The price we face for the past is astronomical. From the dereliction in our physical buildings, our mistreated and underpaid teachers, a chronic lack of materials, and shabby athletic facilities, assures a tax increase later this year. Questionable leadership at “the central office” of the HCDE – combined with unpopular zoning and an equally disdainful tax rise – is more than enough to get Supt. Johnson dismissed. While he is fighting such storms and pleading for a way-too-soon contract extension, I can think of very few reasons to give Johnson a premature contract and many why the school board should vilify such a self-serving notion. Hello? Record numbers of teachers quit at mid-year, tangible test scores are reportedly down, his top-heavy administration is a joke among most teachers in the system, and those 181 questionable hires that robbed the teachers’ raises are still quite inexcusable.
But the best reason yet? Friday’s rumor to merge Lookout Mountain Elementary with Calvin Donaldson Elementary by next fall is unparalleled foolishness. The black racists will point out Lookout Mountain has roughly 180 students and 96.4 percent are white. At the same time, the white racists will show Calvin Donaldson has about 475 students – 81.5 percent black, 13.7 percent Hispanic and 4 percent white.
I contend race makes little difference – I’ve seen too many elementary schools where black and white children adore each other.
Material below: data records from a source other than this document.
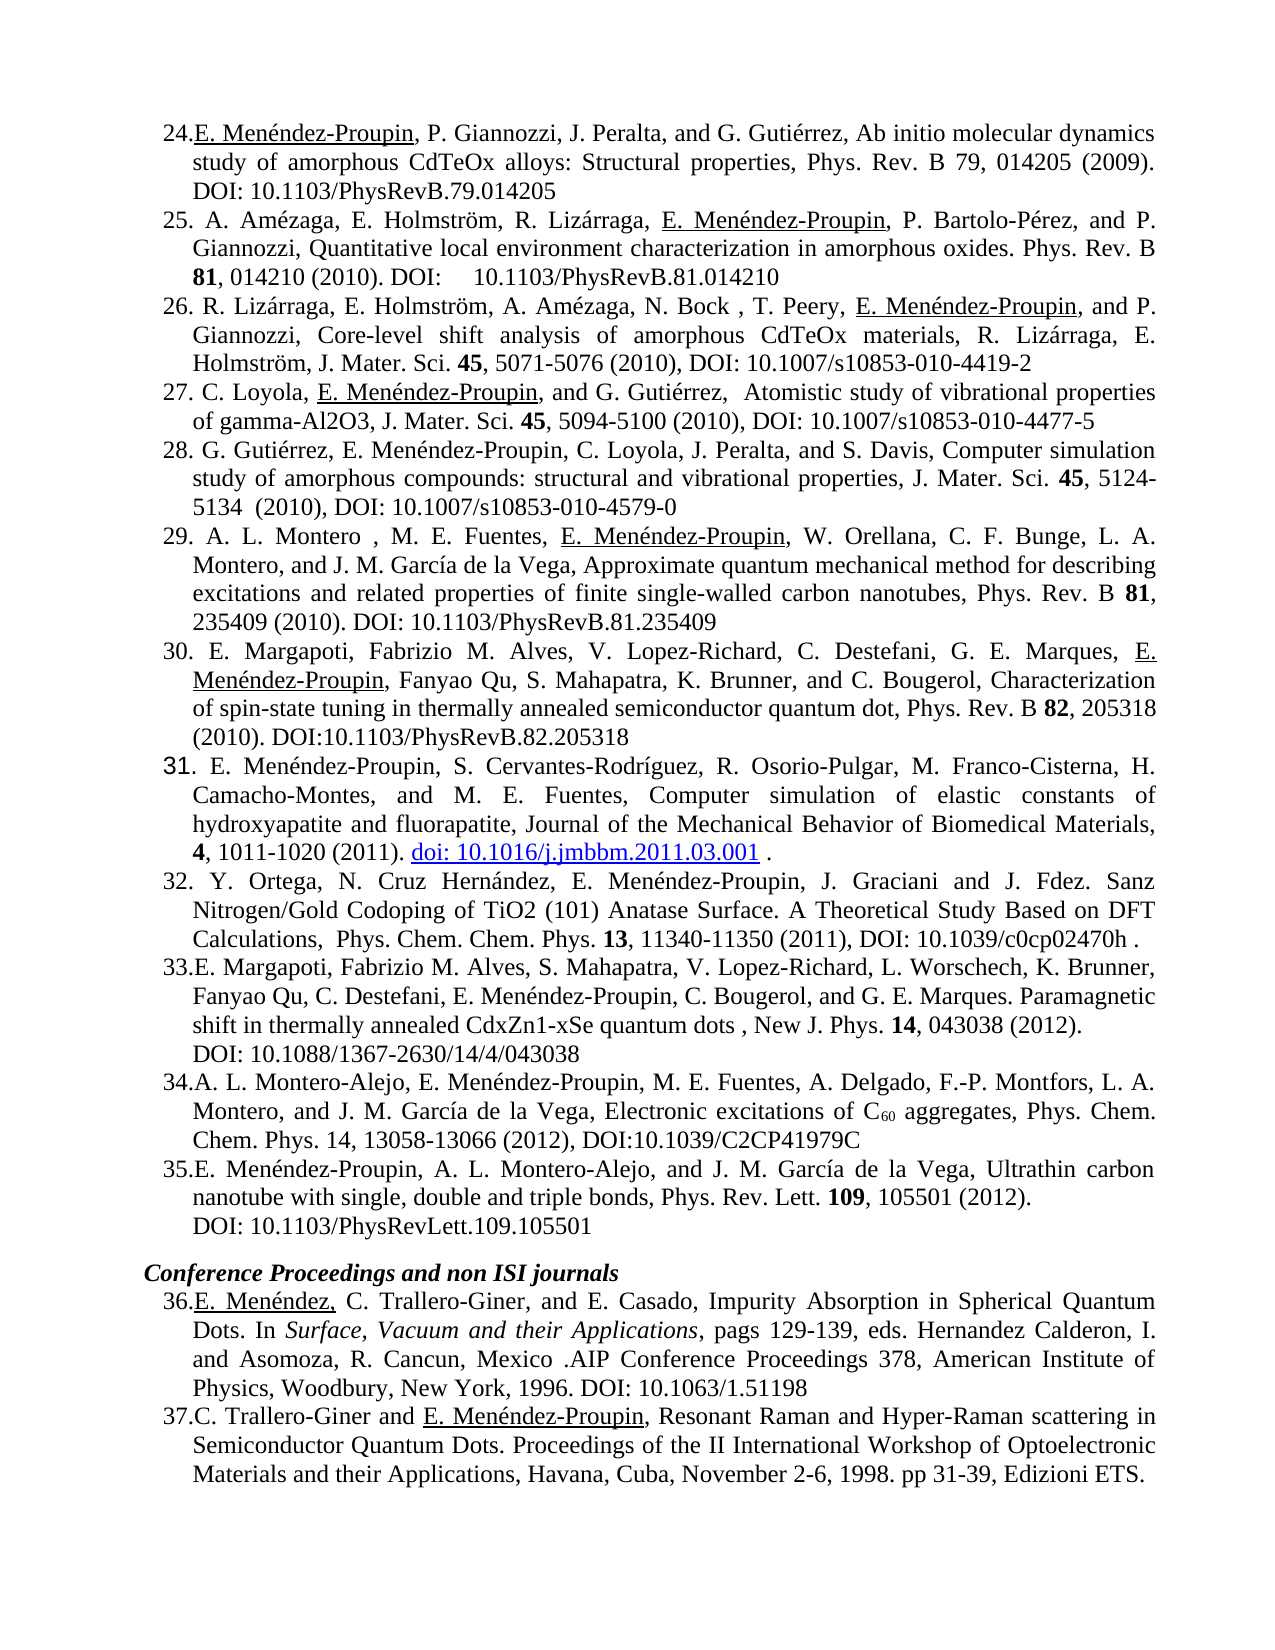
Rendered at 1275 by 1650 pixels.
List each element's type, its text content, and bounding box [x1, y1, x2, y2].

list A. L. Montero , M. E. Fuentes, E. Menéndez-Proupin, W. Orellana, C. F. Bunge, L. A. Montero, and J. M. García de la Vega, Approximate quantum mechanical method for describing excitations and related properties of finite single-walled carbon nanotubes, Phys. Rev. B 81, 235409 (2010). DOI: 10.1103/PhysRevB.81.235409 [163, 521, 1156, 636]
list E. Margapoti, Fabrizio M. Alves, V. Lopez-Richard, C. Destefani, G. E. Marques, E. Menéndez-Proupin, Fanyao Qu, S. Mahapatra, K. Brunner, and C. Bougerol, Characterization of spin-state tuning in thermally annealed semiconductor quantum dot, Phys. Rev. B 82, 205318 (2010). DOI:10.1103/PhysRevB.82.205318 [163, 636, 1156, 751]
list R. Lizárraga, E. Holmström, A. Amézaga, N. Bock , T. Peery, E. Menéndez-Proupin, and P. Giannozzi, Core-level shift analysis of amorphous CdTeOx materials, R. Lizárraga, E. Holmström, J. Mater. Sci. 45, 5071-5076 (2010), DOI: 10.1007/s10853-010-4419-2 [163, 291, 1156, 377]
list Y. Ortega, N. Cruz Hernández, E. Menéndez-Proupin, J. Graciani and J. Fdez. Sanz Nitrogen/Gold Codoping of TiO2 (101) Anatase Surface. A Theoretical Study Based on DFT Calculations, Phys. Chem. Chem. Phys. 13, 11340-11350 (2011), DOI: 10.1039/c0cp02470h . [163, 866, 1156, 952]
list E. Margapoti, Fabrizio M. Alves, S. Mahapatra, V. Lopez-Richard, L. Worschech, K. Brunner, Fanyao Qu, C. Destefani, E. Menéndez-Proupin, C. Bougerol, and G. E. Marques. Paramagnetic shift in thermally annealed CdxZn1-xSe quantum dots , New J. Phys. 14, 043038 (2012). [163, 952, 1156, 1039]
list A. L. Montero-Alejo, E. Menéndez-Proupin, M. E. Fuentes, A. Delgado, F.-P. Montfors, L. A. Montero, and J. M. García de la Vega, Electronic excitations of C60 aggregates, Phys. Chem. Chem. Phys. 14, 13058-13066 (2012), DOI:10.1039/C2CP41979C [163, 1067, 1156, 1154]
list DOI: 10.1103/PhysRevLett.109.105501 [163, 1211, 1156, 1240]
list E. Menéndez-Proupin, P. Giannozzi, J. Peralta, and G. Gutiérrez, Ab initio molecular dynamics study of amorphous CdTeOx alloys: Structural properties, Phys. Rev. B 79, 014205 (2009). DOI: 10.1103/PhysRevB.79.014205 [163, 118, 1156, 205]
list DOI: 10.1088/1367-2630/14/4/043038 [163, 1039, 1156, 1067]
list C. Loyola, E. Menéndez-Proupin, and G. Gutiérrez, Atomistic study of vibrational properties of gamma-Al2O3, J. Mater. Sci. 45, 5094-5100 (2010), DOI: 10.1007/s10853-010-4477-5 [163, 377, 1156, 435]
list C. Trallero-Giner and E. Menéndez-Proupin, Resonant Raman and Hyper-Raman scattering in Semiconductor Quantum Dots. Proceedings of the II International Workshop of Optoelectronic Materials and their Applications, Havana, Cuba, November 2-6, 1998. pp 31-39, Edizioni ETS. [163, 1401, 1156, 1488]
list A. Amézaga, E. Holmström, R. Lizárraga, E. Menéndez-Proupin, P. Bartolo-Pérez, and P. Giannozzi, Quantitative local environment characterization in amorphous oxides. Phys. Rev. B 81, 014210 (2010). DOI: 10.1103/PhysRevB.81.014210 [163, 205, 1156, 291]
text Conference Proceedings and non ISI journals [118, 1258, 1153, 1286]
list E. Menéndez, C. Trallero-Giner, and E. Casado, Impurity Absorption in Spherical Quantum Dots. In Surface, Vacuum and their Applications, pags 129-139, eds. Hernandez Calderon, I. and Asomoza, R. Cancun, Mexico .AIP Conference Proceedings 378, American Institute of Physics, Woodbury, New York, 1996. DOI: 10.1063/1.51198 [163, 1286, 1156, 1401]
list E. Menéndez-Proupin, A. L. Montero-Alejo, and J. M. García de la Vega, Ultrathin carbon nanotube with single, double and triple bonds, Phys. Rev. Lett. 109, 105501 (2012). [163, 1154, 1156, 1211]
list G. Gutiérrez, E. Menéndez-Proupin, C. Loyola, J. Peralta, and S. Davis, Computer simulation study of amorphous compounds: structural and vibrational properties, J. Mater. Sci. 45, 5124-5134 (2010), DOI: 10.1007/s10853-010-4579-0 [163, 435, 1156, 521]
list E. Menéndez-Proupin, S. Cervantes-Rodríguez, R. Osorio-Pulgar, M. Franco-Cisterna, H. Camacho-Montes, and M. E. Fuentes, Computer simulation of elastic constants of hydroxyapatite and fluorapatite, Journal of the Mechanical Behavior of Biomedical Materials, 4, 1011-1020 (2011). doi: 10.1016/j.jmbbm.2011.03.001 . [163, 751, 1156, 866]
If you dislike that answer, try this: There are 1.2 million Americans who are active in the military today – by utilizing only discipline and common sense, blacks and whites have created the greatest defensive collective ever seen in the history of the world.
So now, take race out of the argument, look instead at the most obvious:
* -- Lookout Mountain, generously subsidized every year by the town residents, ranks No. 55 of the 985 elementary schools in the state and, for each of the past three years, has been named a Tennessee Reward School (top 5 percent in the state.) Calvin Donaldson ranks No. 973 of the 985 schools in the state, and is now 43rd among 45 elementary schools in Hamilton County. LMS was 4th of 45 schools in the county and has been deemed a five-star school by all standards. Wait … what’s that? By pulling down the top dwellers, placating the bottom sluggards and elevating the innocents, why is it you and presidential pretender Bernie Sanders are the only ones who can make sense of this riddle?
* -- There are 97.9 percent of Calvin Donaldson students on free or discounted lunch program and fewer than 10 students on the assistance program at Lookout Mountain. There is nothing bad about it but I promise a solution will be found.
* -- On Nov 11, an administrator at Calvin Donaldson was injured in an on-campus fight and was rushed to Erlanger Hospital.
* -- The biggest difference? At LMS 92 percent of the students are proficient in math and 82 percent in reading. At CDE, there are 10 percent proficient in reading and 10 percent in math. This will not work. Please … do not send a substitute teacher … instead listen to the “regulars” who have dreamed it, and made it my special dream as well.
* -- Calvin Donaldson Elementary, for whatever reason, became officially known as the Calvin Donaldson Environment Science Academy several years ago. In 1879 “The Little Red School House” opened to serve mountain students from both Tennessee and Georgia. In 1900 a new school was built and it has officially been known as Lookout Mountain School ever since. Not two miles away and bisected only by the state line, Fairyland Elementary School thrives and is annually recognized among the best schools in the state of Georgia.